Margot premiered on 10 October 1914 at the Teatro de la Zarzuela in Madrid in a production directed by Francisco Meana with sets by Luis Muriel. The critical (and audience) reception at the premiere was mixed. While there was praise for Turina's score, the subject matter was considered "vulgar" and the libretto "unfortunate" and "lacking in originality". The work had a more positive reception in its subsequent performances the following year in Zaragoza and Seville. In June–July 1916, it was performed at the Teatro Victoria in Buenos Aires and the Teatro Urquiza in Montevideo, but received no further performances until 1999, the 50th anniversary of Turina's death, when the opera was performed in a concert version at the Gran Teatro in Córdoba on 14 September and replicated the following day at the Teatro de la Maestranza in Seville. A further concert revival took place in Madrid in March 2000 at the Teatro Monumental with largely the same cast as the 1999 performances in Córdoba and Seville.

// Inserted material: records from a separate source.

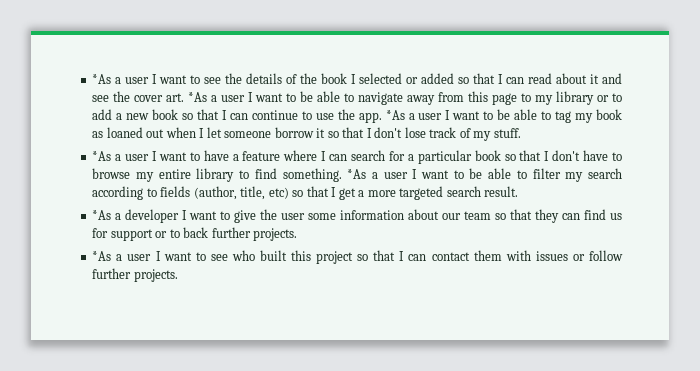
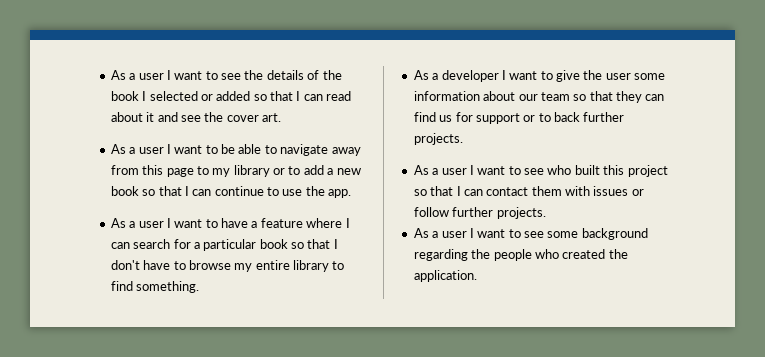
[92,74,112,84] *As -> [110,70,126,80] As
[188,92,208,102] *As -> [110,144,126,154] // As
[385,109,622,123] [92,127,521,141] [92,151,112,161] *As a user I want to be able to tag my book as loaned out when I let someone borrow it so that I don't lose track of my stuff. // *As -> [110,218,126,228] // As
[347,168,623,182] [92,186,519,200] [92,210,112,220] *As a user I want to be able to filter my search according to fields (author, title, etc) so that I get a more targeted search result. // *As -> [413,70,429,80] // As
[92,251,112,261] *As -> [413,165,429,175] As
(178, 275) none -> [413,228,648,240] [413,249,628,261] [413,270,477,282] // As a user I want to see some background regarding the people who created the application.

A critical edition of the score using Turina's revised two-act version was prepared by Juan de Udaeta, the conductor of the 1999 revivals, and published in 2001. Although the opera itself has languished in obscurity, the Act 2 music for the Holy Thursday scene ("Plazoleta de Sevilla en la noche del Jueves Santo"), re-orchestrated as a march, has become a popular piece during the processions of Holy Week in Seville.

== Principal roles ==

| Role | Voice type | Premiere cast, 10 October 1914 Conductor: Pablo Luna |
| Margot | soprano | María Marco |
| Amparo | mezzo-soprano | Rafaela Leonís |
| José Manuel | baritone | José Parera |
| Lily |  | Rafaela G. de Haro |
| Celia |  | Ramona Nieto |
| Anatolio |  | Sr. Morales |
gentlemen, vendors, penitents, guards, Gypsies, children, etc

== Recordings ==
Although there are no complete studio recordings of Margot, the concert versions presented in Seville (1999) and Madrid (2000) were recorded for broadcast by Radio Nacional de España and Televisión Española respectively. The Spanish pianist Antonio Soria recorded Turina's piano transcriptions of two pieces from the opera ("El triunfo de Afrodita" and "Plazoleta de Sevilla en la noche del Jueves Santo") in 1998 for Edicions Albert Moraleda.